Two Ukrainian brothers were convicted Wednesday of smuggling desperate villagers into the United States to work in bondage, working long hours at little or no pay cleaning retail stores and office buildings.

The four-week trial in Philadelphia lifted the veil on human trafficking and forced labor in the U.S., with tales of rape, violence and deplorable living conditions.

"They call it modern-day slavery," Assistant U.S. Attorney Daniel Velez said. "It's hiding in plain sight."

Nine workers who testified described being raped, beaten or threatened by Omelyan Botsvynyuk, 52, a compact man who glared at prosecutors after the verdict and shouted at them in his native tongue as he was led out in handcuffs. He had denied the accusations when he testified.

The jury, though, found him guilty of using sexual and physical violence to intimidate workers.

He faces 20 years to life in prison on racketeering and extortion charges. His brother Stepan, 36, was convicted of the racketeering enterprise but acquitted of extortion. He faces up to 20 years in prison.

Defense lawyers had argued that the workers would say anything to get special T-visas, set aside for trafficking victims, and avoid returning to the Ukraine. At least five of the nine victims who testified may apply for the T-visas, Velez said.

The workers said they were promised $500 a month and came to pursue the American dream. Instead, they made little progress as they tried to pay off the cost of their serpentine journey to the U.S. and other debts owed to the brothers.

Authorities have said the retail stores were unaware of the situation, because they hired cleaning crews through contractors.

"I think every business should know who's working for them, but this is a common practice in all large businesses, they use subcontractors to hire workers," Velez said.

He said he hoped the verdict would lead to more prosecutions of human-trafficking cases in the United States.

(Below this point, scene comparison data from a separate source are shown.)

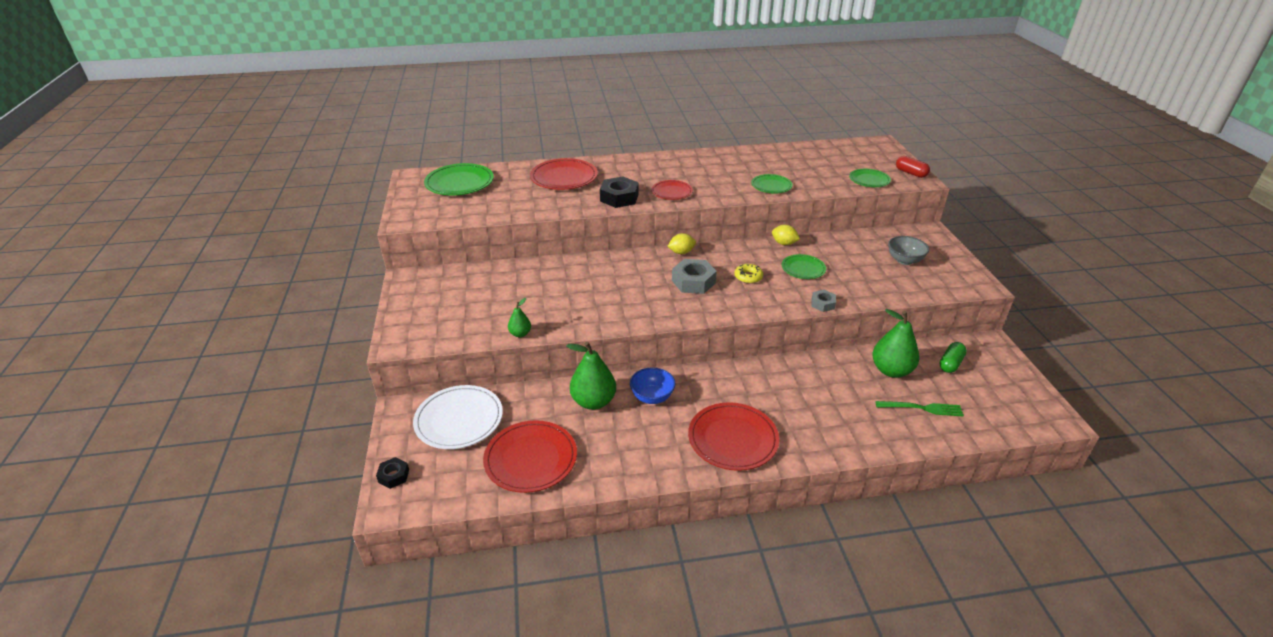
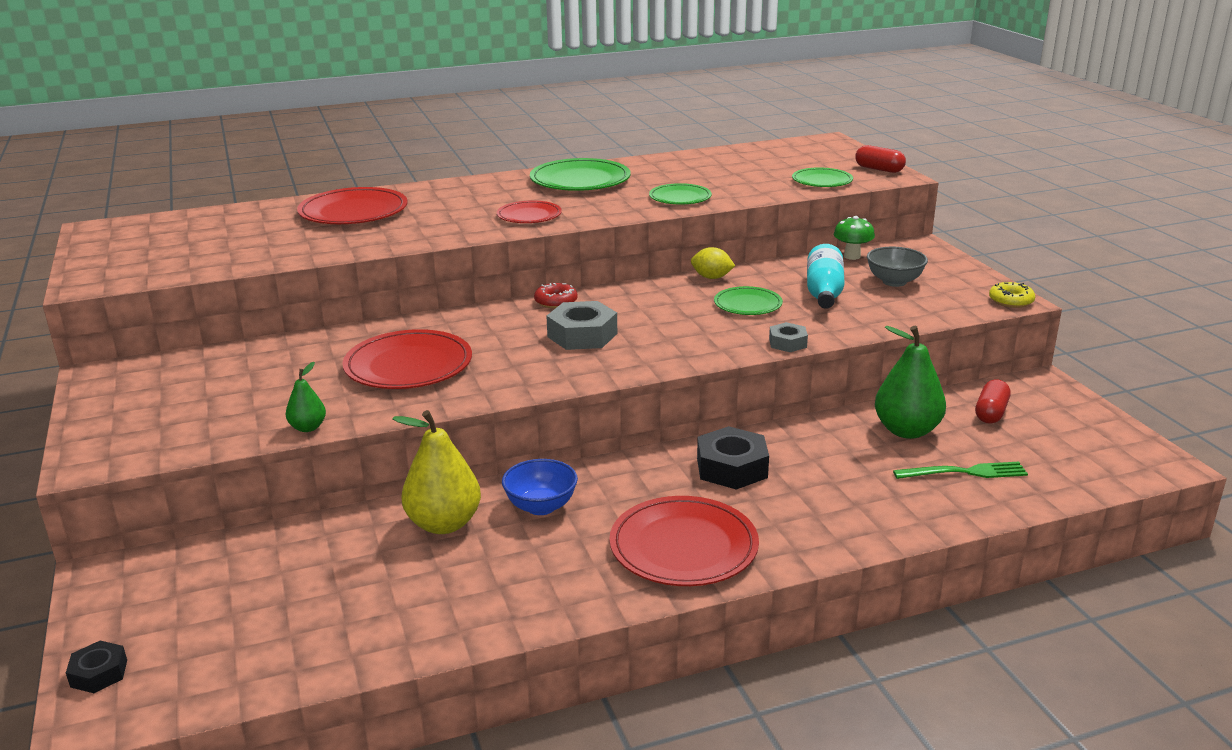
camera: 10 degrees left, 10 degrees down
(459, 183) = (180, 230): green plate -> green plate (580, 180)
(459, 420) = (211, 576): white plate -> none
(531, 459) = (347, 616): red plate -> red plate (408, 365)
(593, 401) = (444, 524): green pear -> yellow pear
(619, 198) = (447, 228): black nut -> black nut (731, 468)
(681, 252) = (556, 301): yellow lemon -> red donut
(748, 277) = (666, 322): yellow donut -> yellow donut (1011, 301)
(855, 264) = (824, 293): none -> turquoise bottle
(880, 235) = (852, 256): none -> green mushroom
(950, 363) = (991, 413): green capsule -> red capsule

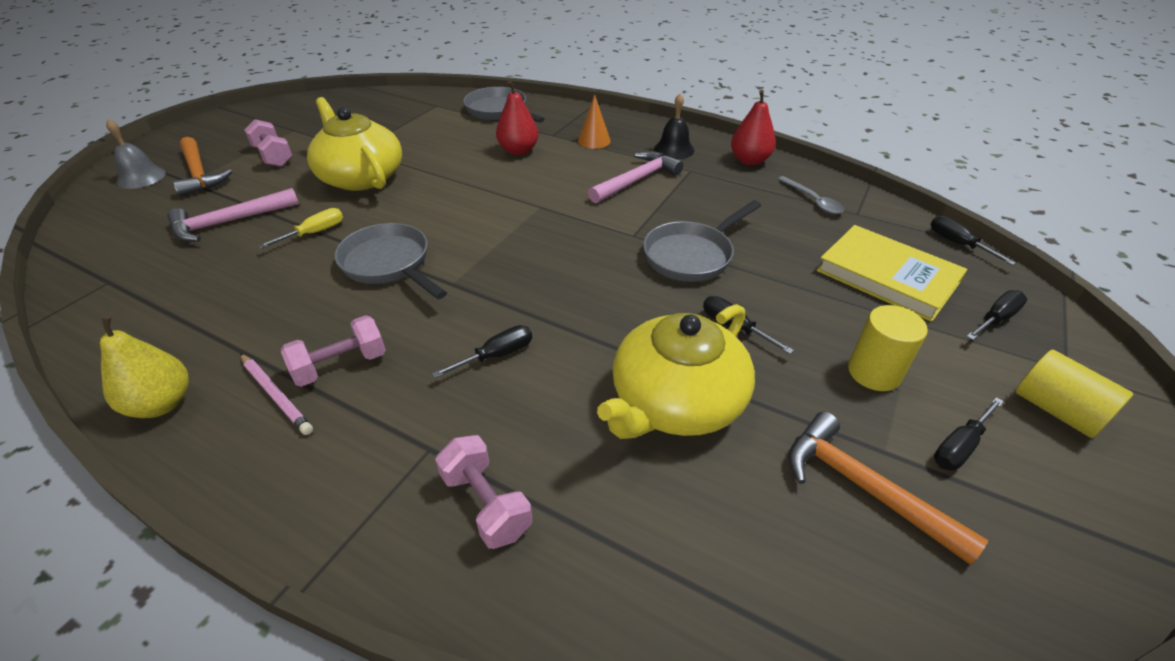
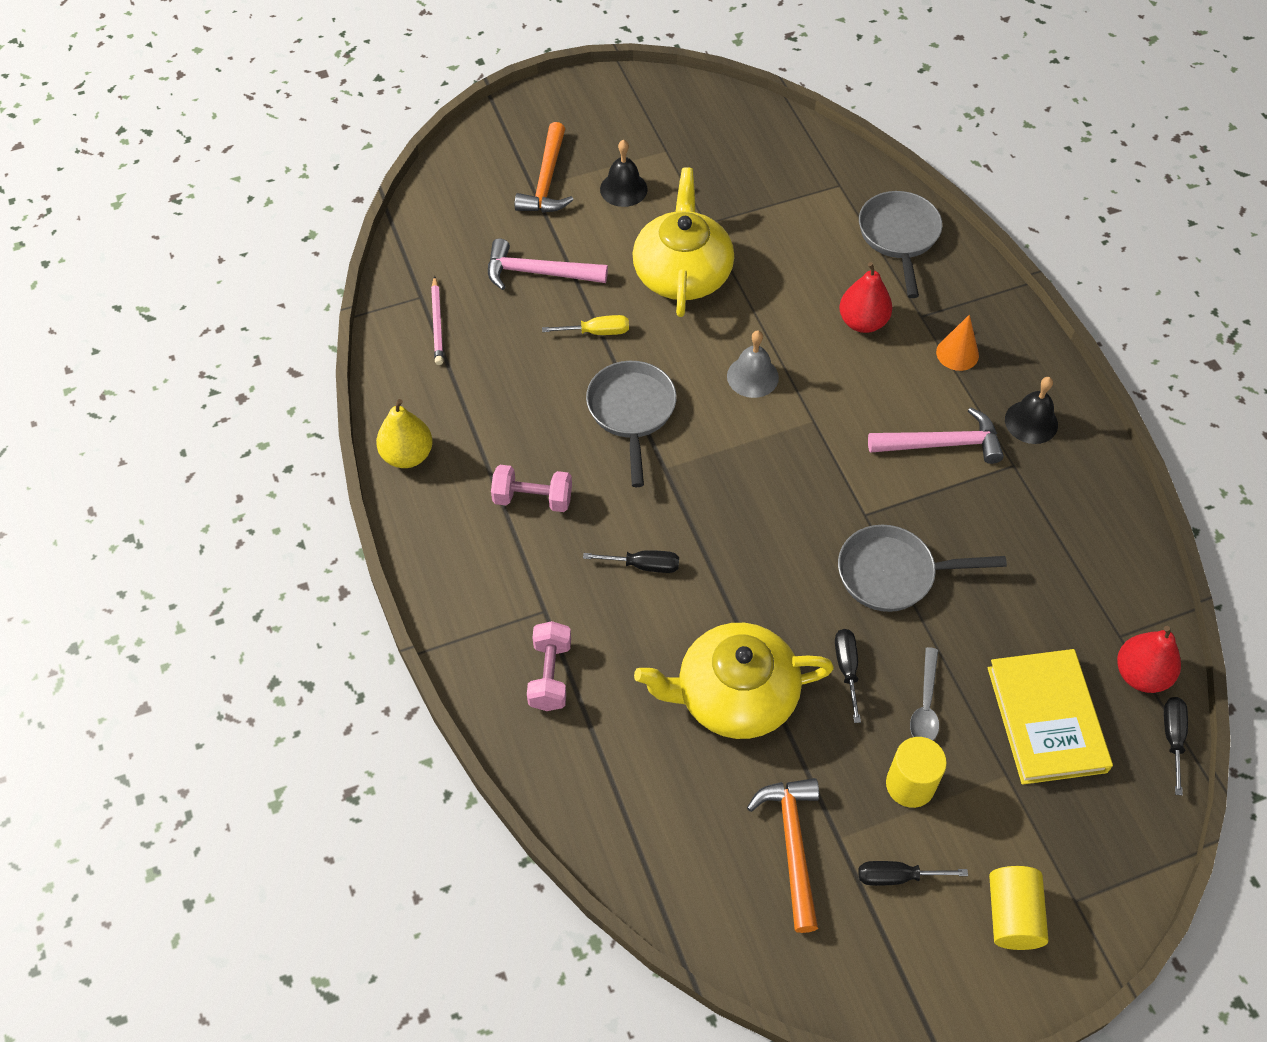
camera: 40 degrees right, 15 degrees up
(141, 177) = (497, 157): grey bell -> grey bell (752, 376)
(273, 156) = (623, 189): pink dumbbell -> black bell
(276, 395) = (478, 497): pink pencil -> pink pencil (437, 323)
(749, 161) = (1096, 492): red pear -> red pear (1141, 674)
(813, 201) = (1094, 590): grey spoon -> grey spoon (925, 704)
(996, 319) = (1084, 824): black screwdriver -> none

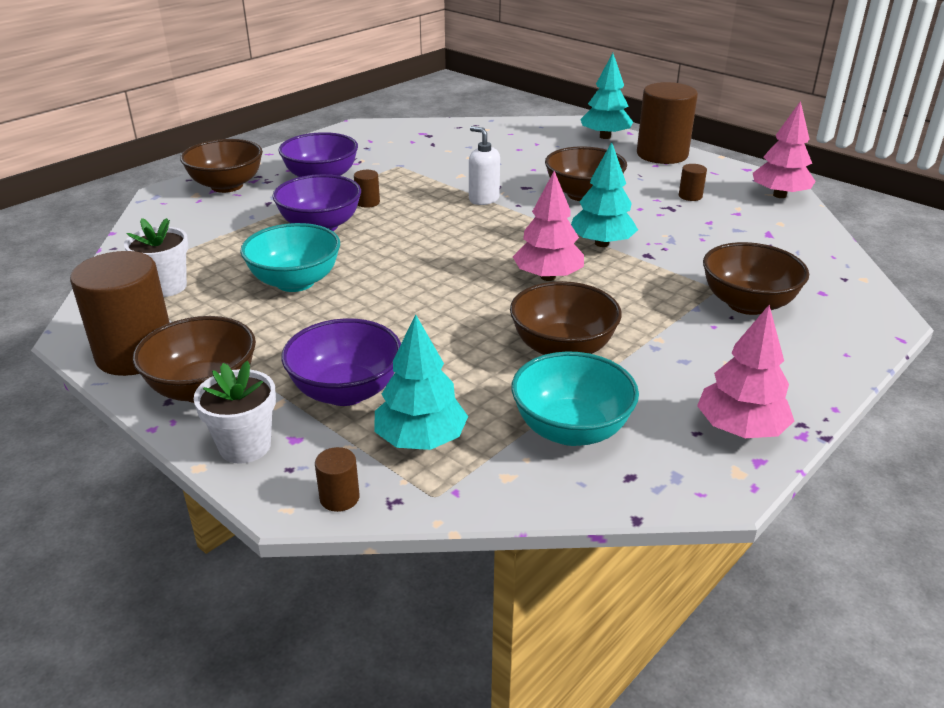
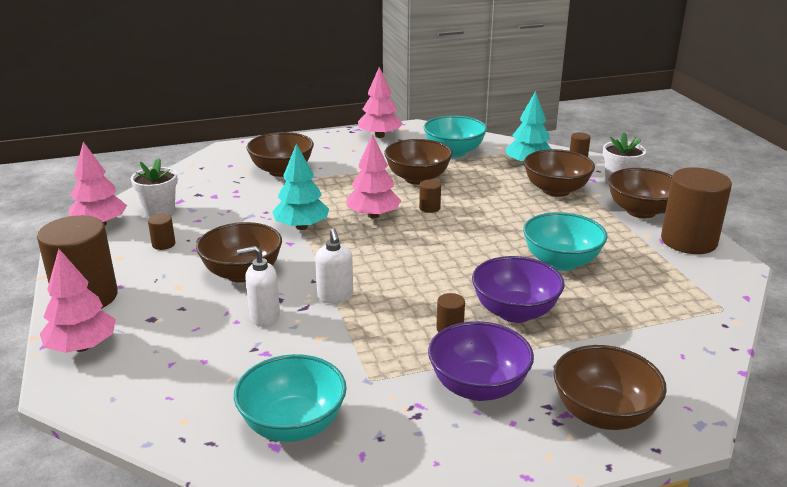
camera: 150 degrees left, 5 degrees down
(166, 287) = (671, 287): white flower pot -> white flower pot (159, 211)
(346, 391) = (556, 190): purple bowl -> brown bowl
(422, 140) = (293, 425): none -> turquoise bowl
(496, 306) = (429, 208): none -> brown cylinder
(517, 175) = (264, 317): none -> white soap dispenser
(605, 137) = (82, 347): turquoise tree -> pink tree

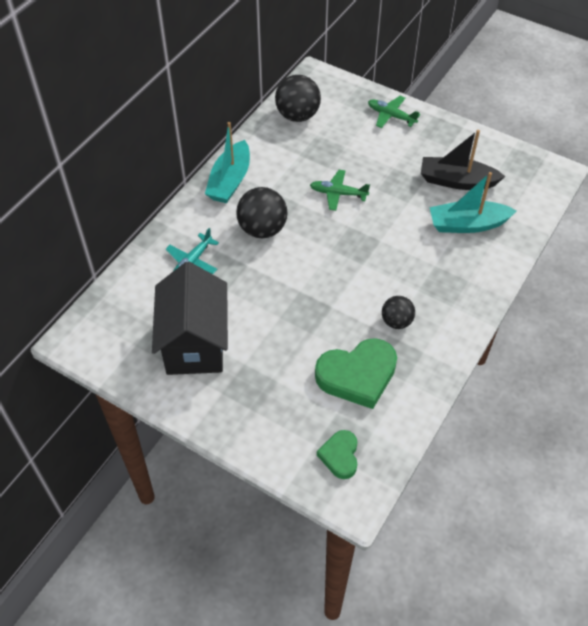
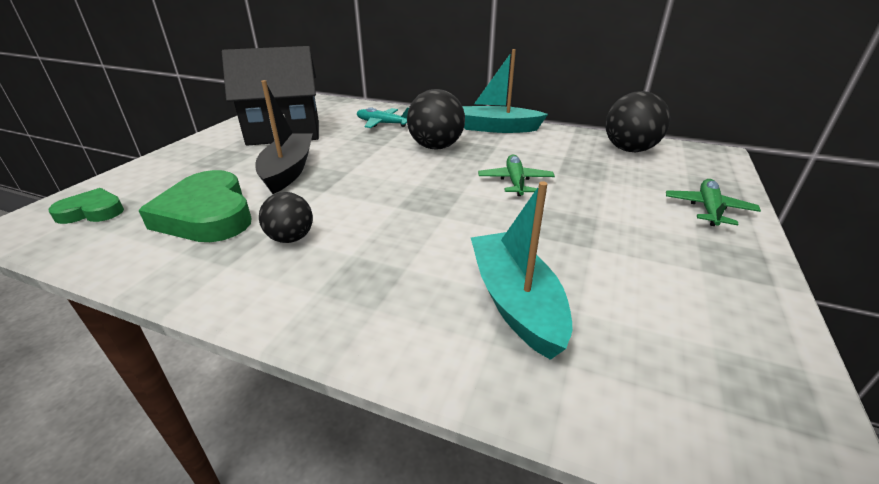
camera: 80 degrees right, 20 degrees down
(457, 181) = (620, 284): black boat -> black boat (288, 171)

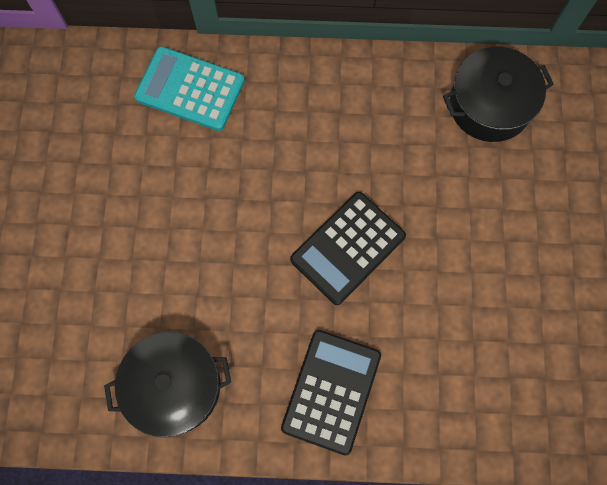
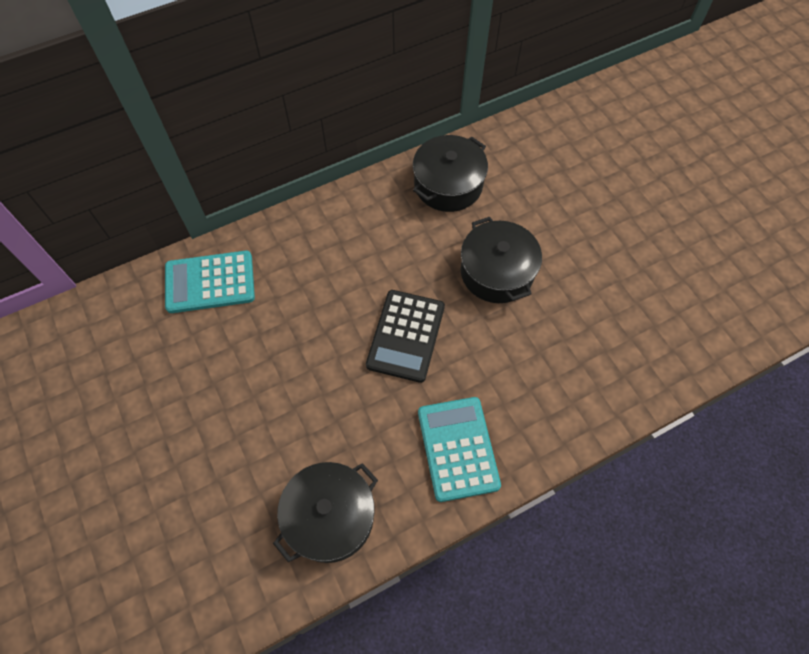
camera: 30 degrees left, 10 degrees down
(331, 391) = (458, 448): black calculator -> turquoise calculator
(482, 230) = (497, 272): none -> black pot

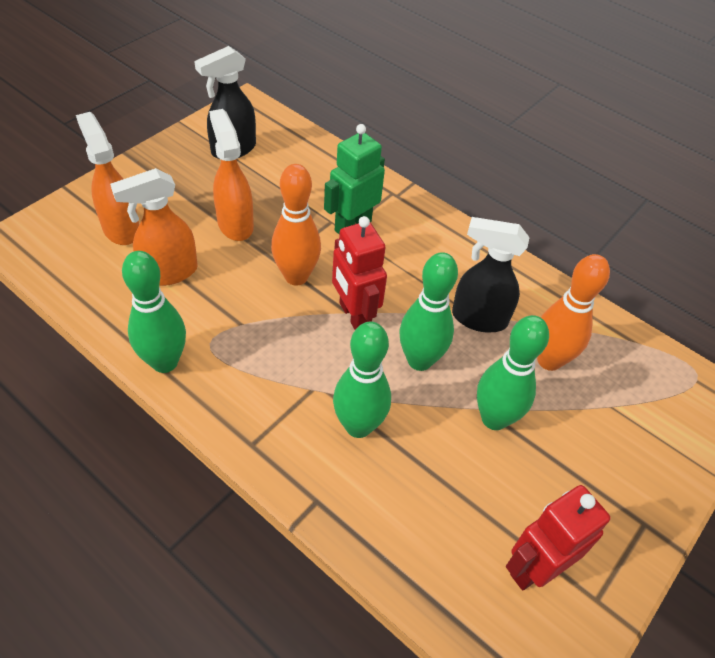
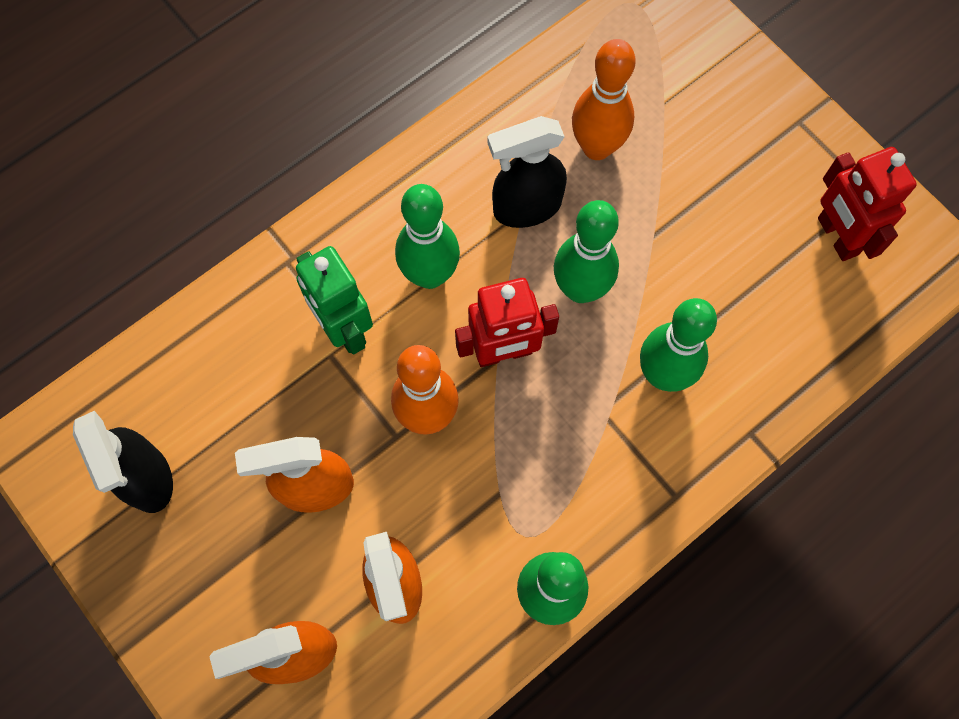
camera: 75 degrees left, 20 degrees up
(478, 318) = (526, 207): black spray bottle -> black spray bottle turned 45 degrees clockwise
(494, 418) = (668, 228): green bowling pin -> green bowling pin (430, 275)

The Botsvynyuk crews cleaned Wal-Mart, Target, Kmart, Safeway and other retail stores, along with homes and offices in Pennsylvania, Maryland, Delaware, New York and New Jersey.

Juror Joe Higgins, a Teamsters Union trucker from Northeast Philadelphia, said traffickers like the Botsvynyuks take jobs away from U.S. workers.

"They (stores) should check into what kind of contractors they're using to clean their stores. Do a little bit of digging, and make sure they're not using illegal aliens," said Higgins, 53. "Just because it's cheapest, it's not (always) right."

Defense lawyer Joshua Briskin said he was pleased the jury acquitted Stepan Botsvynyuk of the extortion charges, which included allegations of using violence and threats on the workers. He had argued that the witnesses said little about his client's role in the case.

Omelyan Botsvynyuk's lawyer, Howard Popper, said his client was "greatly disappointed in the verdict."

Prosecutors described the defendants as the "enforcers" of the enterprise in America, while brothers in the Ukraine served as recruiters. The recruiting was easy, given the lack of economic opportunity, they said.

Three other brothers were named in the indictment; two are fighting extradition from Canada, and the other has died.

Omelyan Botsvynyuk was acquitted of similar charges at a trial in the Ukraine.

Sentencing is expected to take place early next year.